▶ **ASSIGNED TASK**
Search the entries below for "suscripción", and copy each line where it appears.

▶ **DATASET RECORDS**
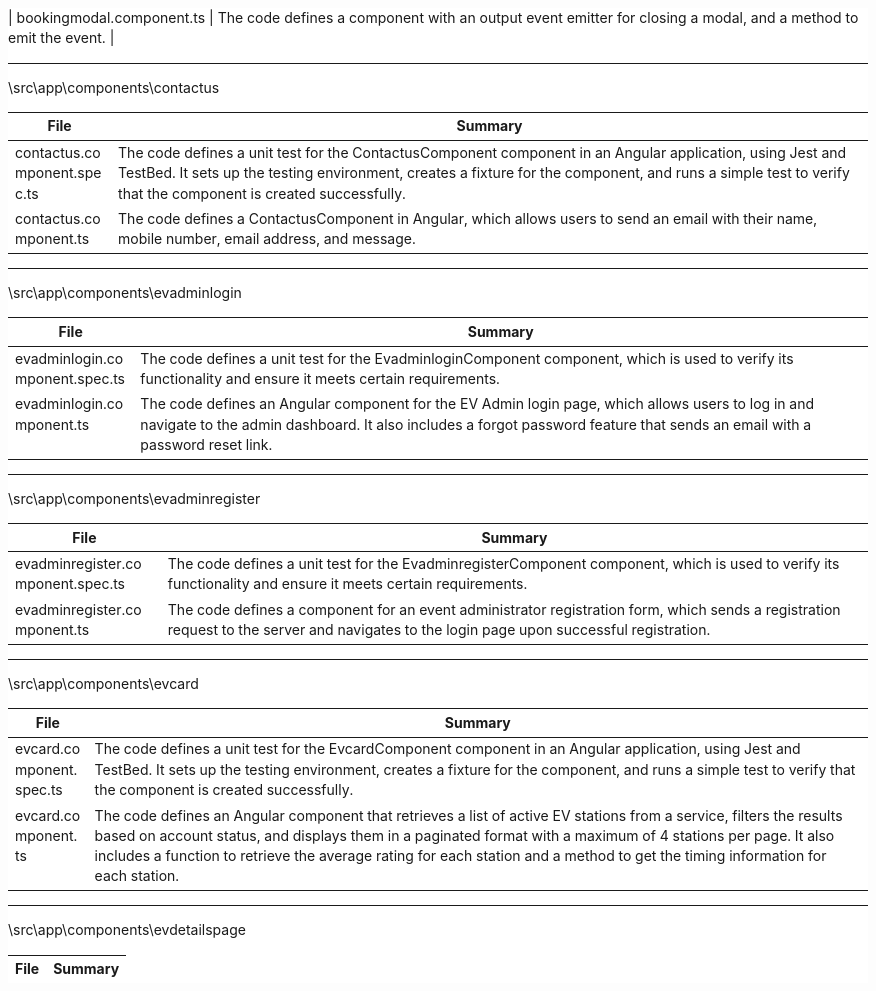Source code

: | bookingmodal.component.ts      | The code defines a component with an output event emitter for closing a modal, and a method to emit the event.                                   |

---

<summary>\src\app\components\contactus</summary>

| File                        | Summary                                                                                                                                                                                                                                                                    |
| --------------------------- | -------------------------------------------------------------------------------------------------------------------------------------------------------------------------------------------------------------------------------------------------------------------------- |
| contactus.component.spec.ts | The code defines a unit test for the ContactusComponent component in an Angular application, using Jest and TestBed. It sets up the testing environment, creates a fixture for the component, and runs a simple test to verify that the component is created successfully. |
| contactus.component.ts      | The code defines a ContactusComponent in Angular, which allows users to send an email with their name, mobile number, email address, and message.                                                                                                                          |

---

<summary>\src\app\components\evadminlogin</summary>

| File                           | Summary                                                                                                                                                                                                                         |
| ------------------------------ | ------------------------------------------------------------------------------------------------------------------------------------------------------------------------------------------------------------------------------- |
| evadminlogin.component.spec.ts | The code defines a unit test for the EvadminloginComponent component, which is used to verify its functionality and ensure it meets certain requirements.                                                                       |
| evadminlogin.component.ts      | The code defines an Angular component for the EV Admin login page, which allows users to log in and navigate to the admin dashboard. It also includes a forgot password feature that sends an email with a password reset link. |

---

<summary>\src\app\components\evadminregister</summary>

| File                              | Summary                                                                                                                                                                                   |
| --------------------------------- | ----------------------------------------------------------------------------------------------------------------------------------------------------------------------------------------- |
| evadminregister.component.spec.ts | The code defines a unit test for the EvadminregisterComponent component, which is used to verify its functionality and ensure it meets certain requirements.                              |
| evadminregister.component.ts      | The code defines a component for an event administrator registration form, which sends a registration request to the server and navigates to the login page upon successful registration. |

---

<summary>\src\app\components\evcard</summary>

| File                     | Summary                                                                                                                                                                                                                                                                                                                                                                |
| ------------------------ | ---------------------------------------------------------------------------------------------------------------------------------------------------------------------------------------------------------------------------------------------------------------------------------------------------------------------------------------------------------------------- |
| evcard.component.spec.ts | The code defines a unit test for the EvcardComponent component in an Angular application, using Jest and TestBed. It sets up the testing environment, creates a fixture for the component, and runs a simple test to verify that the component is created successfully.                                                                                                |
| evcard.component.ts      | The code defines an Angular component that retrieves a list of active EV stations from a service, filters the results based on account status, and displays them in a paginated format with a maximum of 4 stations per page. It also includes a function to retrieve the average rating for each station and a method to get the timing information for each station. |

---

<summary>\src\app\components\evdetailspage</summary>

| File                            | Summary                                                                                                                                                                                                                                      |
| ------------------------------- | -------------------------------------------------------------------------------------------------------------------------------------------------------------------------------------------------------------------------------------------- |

==

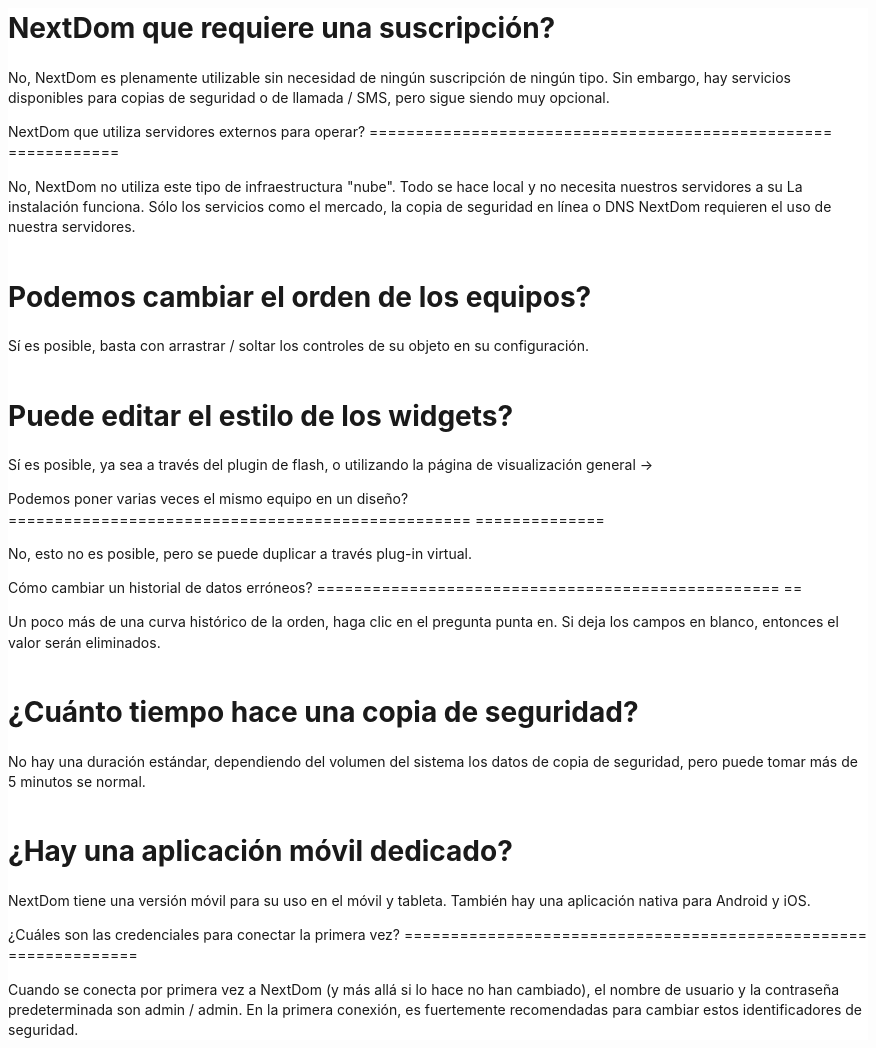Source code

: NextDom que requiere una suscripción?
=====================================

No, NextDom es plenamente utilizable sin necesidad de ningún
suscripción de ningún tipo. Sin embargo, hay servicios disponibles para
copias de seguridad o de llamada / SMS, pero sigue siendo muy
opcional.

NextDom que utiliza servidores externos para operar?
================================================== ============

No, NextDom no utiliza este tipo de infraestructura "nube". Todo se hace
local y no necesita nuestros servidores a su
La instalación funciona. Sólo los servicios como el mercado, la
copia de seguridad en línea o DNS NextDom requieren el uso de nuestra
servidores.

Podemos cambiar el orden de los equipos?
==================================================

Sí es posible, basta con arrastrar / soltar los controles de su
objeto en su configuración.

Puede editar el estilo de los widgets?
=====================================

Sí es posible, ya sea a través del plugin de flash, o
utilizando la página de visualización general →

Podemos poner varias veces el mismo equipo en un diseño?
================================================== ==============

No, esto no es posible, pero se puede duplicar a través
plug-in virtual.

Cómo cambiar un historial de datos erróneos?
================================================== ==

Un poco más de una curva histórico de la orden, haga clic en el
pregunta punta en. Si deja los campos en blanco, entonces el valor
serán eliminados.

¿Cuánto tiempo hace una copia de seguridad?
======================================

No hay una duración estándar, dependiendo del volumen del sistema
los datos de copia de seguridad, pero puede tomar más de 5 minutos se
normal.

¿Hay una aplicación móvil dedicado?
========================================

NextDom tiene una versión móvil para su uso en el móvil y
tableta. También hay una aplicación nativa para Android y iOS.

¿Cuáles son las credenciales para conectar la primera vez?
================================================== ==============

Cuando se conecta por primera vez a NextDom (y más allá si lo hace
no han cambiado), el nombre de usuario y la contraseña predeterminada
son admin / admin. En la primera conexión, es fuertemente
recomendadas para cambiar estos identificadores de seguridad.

...

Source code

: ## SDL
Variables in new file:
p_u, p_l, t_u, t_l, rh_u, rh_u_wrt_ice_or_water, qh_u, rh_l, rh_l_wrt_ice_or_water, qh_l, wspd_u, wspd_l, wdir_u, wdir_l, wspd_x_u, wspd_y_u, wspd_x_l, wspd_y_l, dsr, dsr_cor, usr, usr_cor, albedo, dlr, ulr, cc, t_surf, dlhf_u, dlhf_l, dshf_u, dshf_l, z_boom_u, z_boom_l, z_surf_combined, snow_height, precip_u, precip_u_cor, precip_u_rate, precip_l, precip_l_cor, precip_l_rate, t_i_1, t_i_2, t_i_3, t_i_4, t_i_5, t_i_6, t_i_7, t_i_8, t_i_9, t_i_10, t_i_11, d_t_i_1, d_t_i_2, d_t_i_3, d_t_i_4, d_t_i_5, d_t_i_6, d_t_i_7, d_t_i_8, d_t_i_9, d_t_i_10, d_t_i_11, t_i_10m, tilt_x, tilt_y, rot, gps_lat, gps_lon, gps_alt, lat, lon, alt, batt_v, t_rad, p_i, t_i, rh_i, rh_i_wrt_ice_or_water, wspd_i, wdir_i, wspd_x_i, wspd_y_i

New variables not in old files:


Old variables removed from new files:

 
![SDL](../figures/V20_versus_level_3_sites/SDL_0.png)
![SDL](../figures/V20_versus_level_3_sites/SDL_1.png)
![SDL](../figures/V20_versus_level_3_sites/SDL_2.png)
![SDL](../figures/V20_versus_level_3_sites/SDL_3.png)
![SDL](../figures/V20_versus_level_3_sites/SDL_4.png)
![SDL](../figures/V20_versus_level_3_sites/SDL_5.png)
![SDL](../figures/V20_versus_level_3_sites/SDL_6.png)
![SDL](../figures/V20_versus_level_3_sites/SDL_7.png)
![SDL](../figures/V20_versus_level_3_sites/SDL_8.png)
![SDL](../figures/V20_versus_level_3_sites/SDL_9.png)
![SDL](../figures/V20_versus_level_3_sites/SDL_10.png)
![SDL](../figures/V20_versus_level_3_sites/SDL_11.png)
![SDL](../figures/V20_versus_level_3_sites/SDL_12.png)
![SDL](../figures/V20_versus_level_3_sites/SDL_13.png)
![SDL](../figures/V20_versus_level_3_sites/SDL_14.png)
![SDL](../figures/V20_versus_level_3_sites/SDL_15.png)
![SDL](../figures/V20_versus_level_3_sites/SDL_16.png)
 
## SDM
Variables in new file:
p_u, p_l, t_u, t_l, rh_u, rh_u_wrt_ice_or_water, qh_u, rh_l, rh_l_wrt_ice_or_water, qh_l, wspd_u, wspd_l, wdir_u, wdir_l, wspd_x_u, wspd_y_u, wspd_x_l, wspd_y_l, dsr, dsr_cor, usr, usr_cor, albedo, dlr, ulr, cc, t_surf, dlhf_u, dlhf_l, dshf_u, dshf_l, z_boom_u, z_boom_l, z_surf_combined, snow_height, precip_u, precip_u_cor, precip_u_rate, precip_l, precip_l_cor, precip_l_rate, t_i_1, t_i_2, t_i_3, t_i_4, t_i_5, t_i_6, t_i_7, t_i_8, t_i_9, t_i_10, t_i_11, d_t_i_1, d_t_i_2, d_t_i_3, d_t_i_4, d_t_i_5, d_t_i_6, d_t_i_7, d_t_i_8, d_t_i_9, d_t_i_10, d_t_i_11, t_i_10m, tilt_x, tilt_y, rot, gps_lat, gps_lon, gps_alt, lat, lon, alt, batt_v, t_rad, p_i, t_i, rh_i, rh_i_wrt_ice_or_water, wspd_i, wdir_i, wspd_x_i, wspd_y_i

▶ **SOLUTION BELOW**
: NextDom que requiere una suscripción?
suscripción de ningún tipo. Sin embargo, hay servicios disponibles para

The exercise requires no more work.